Introducción al Bacarrá

El Baccarat, Bacarrá o Punto y Banco en España, es uno de los diferentes juegos de mesa que podemos encontrar en los casinos. Bacarrá es el juego de casino más elegante, siempre relacionado con el éxito y el glamur por tener ese aire sofisticado. De hecho, por estar envuelto en esta nube de sofisticación la gente cree que las apuestas superan los límites de la normalidad, situándose muy por encima de lo que pueden permitirse. Pues bien, mejor será no hacer caso a aquellos que nos hagan estos comentarios, ya que no se corresponde con la realidad. Aunque las características visuales de su mesa pueden resultar intimidantes y dar una impresión previa de dificultad, en realidad nos encontramos con uno de los juegos de casino más sencillos aunque no se parezca a ningún otro tipo de juego.

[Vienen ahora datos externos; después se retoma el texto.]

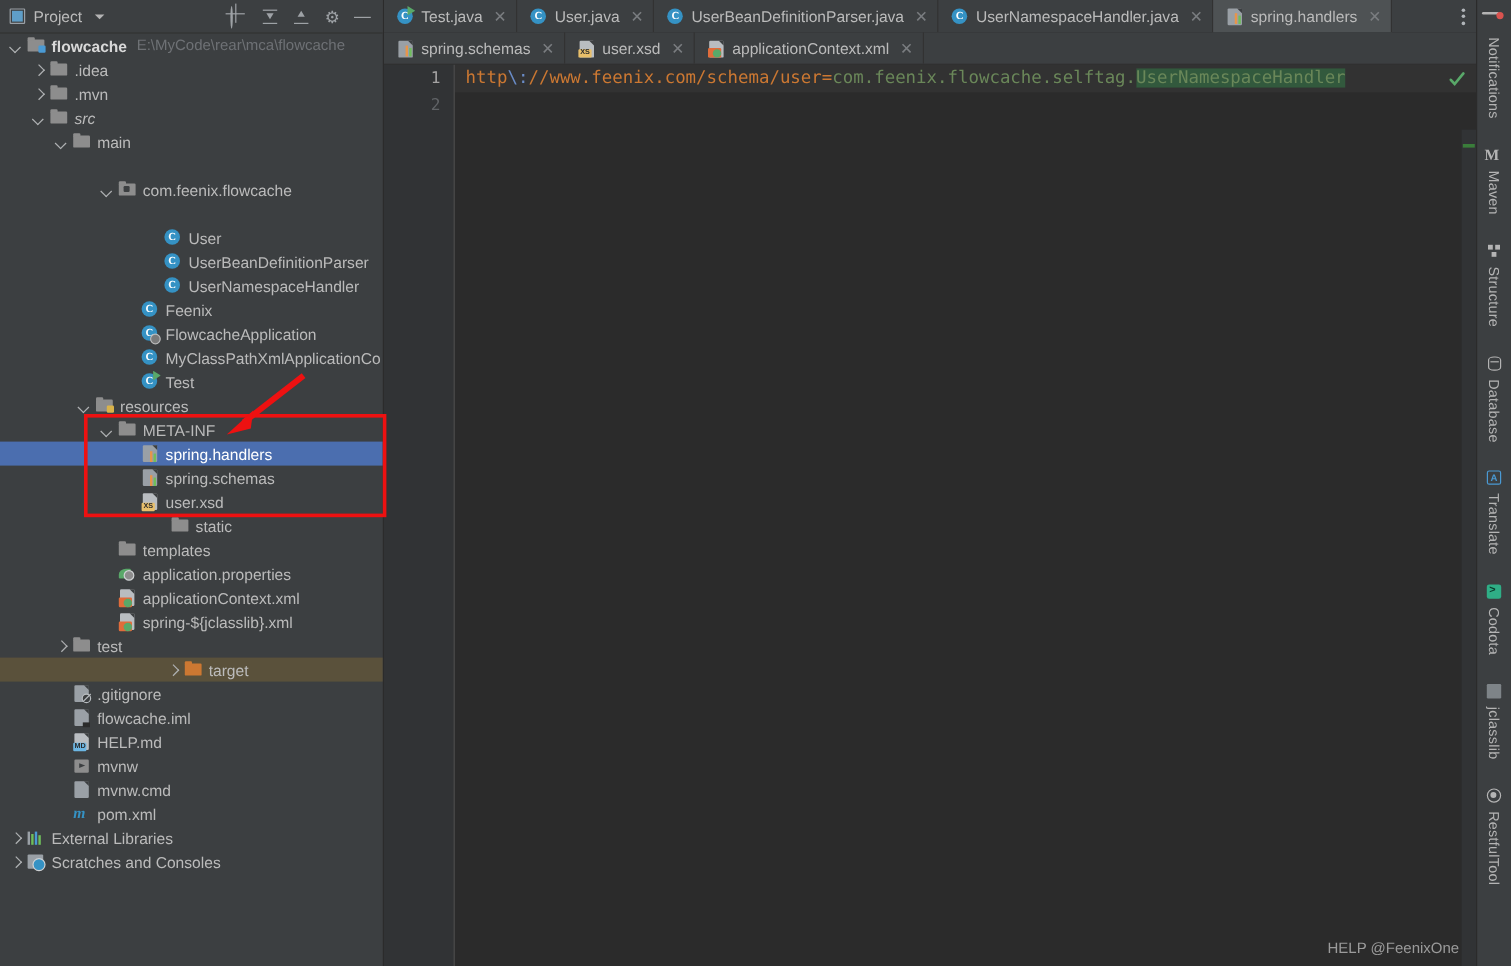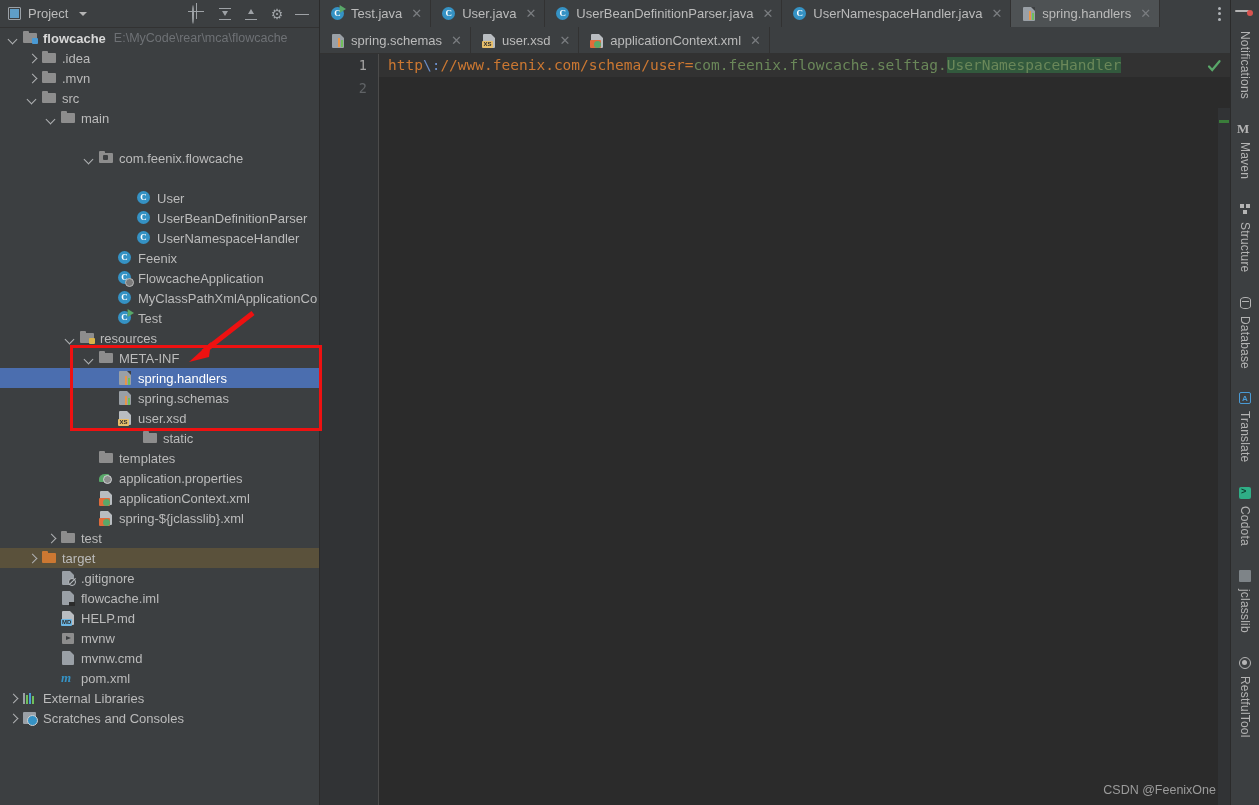--- a/index.html
+++ b/index.html
@@ -321,7 +321,7 @@
           </span>
           <span class="name">.mvn</span>
         </div>
-        <div class="row" style="top: 60px; position: absolute; left: 0px; right: 0px;">
+        <div class="row" style="top: 60px; position: absolute; left: 0px; right: 0px; font-style: italic;">
           <span style="flex: 0 0 auto; width: 27px;"></span>
           <span class="twisty open"></span>
           <span class="icon">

Además, este juego de mesa ofrece una ventaja al casino inferior al de otros juegos de mesa, por lo que es una razón más que suficiente, unida a su sencillez, como para que los jugadores intenten probar suerte e intenten ganar al casino. En este juego es muy difícil hacer algún movimiento equívoco, ya que su simplicidad no nos lo permitirá. Por eso mismo, será difícil que nos guiemos por una estrategia equivocada. Todo esto hace que el juego de mesa Bacarrá deba ser probado por cualquier jugador que guste de ir a los casinos a disfrutar, ya que se trata de un juego que en realidad es muy entretenido, muy sencillo de jugar y, además, siendo un plus, otorga importantes retornos en premios.

En el juego de casino de Bacarrá suelen manejarse entre tres y seis barajas de poker convencionales, compuestas por 52 cartas cada una, barajadas todas juntas y repartidas a los diferentes jugadores. La finalidad del juego es sumar con las cartas un valor de nueva, y si no es posible, entonces acercarnos a dicho valor lo máximo que podamos, teniendo que ser siempre superior al valor que consiga la banca.

El juego es famoso porque James Bond empezó a jugar a este juego de mesa en sus películas allá por los años sesenta, pero hasta entonces era uno de los juegos de casino más incomprendidos y la gente prefería no probar suerte.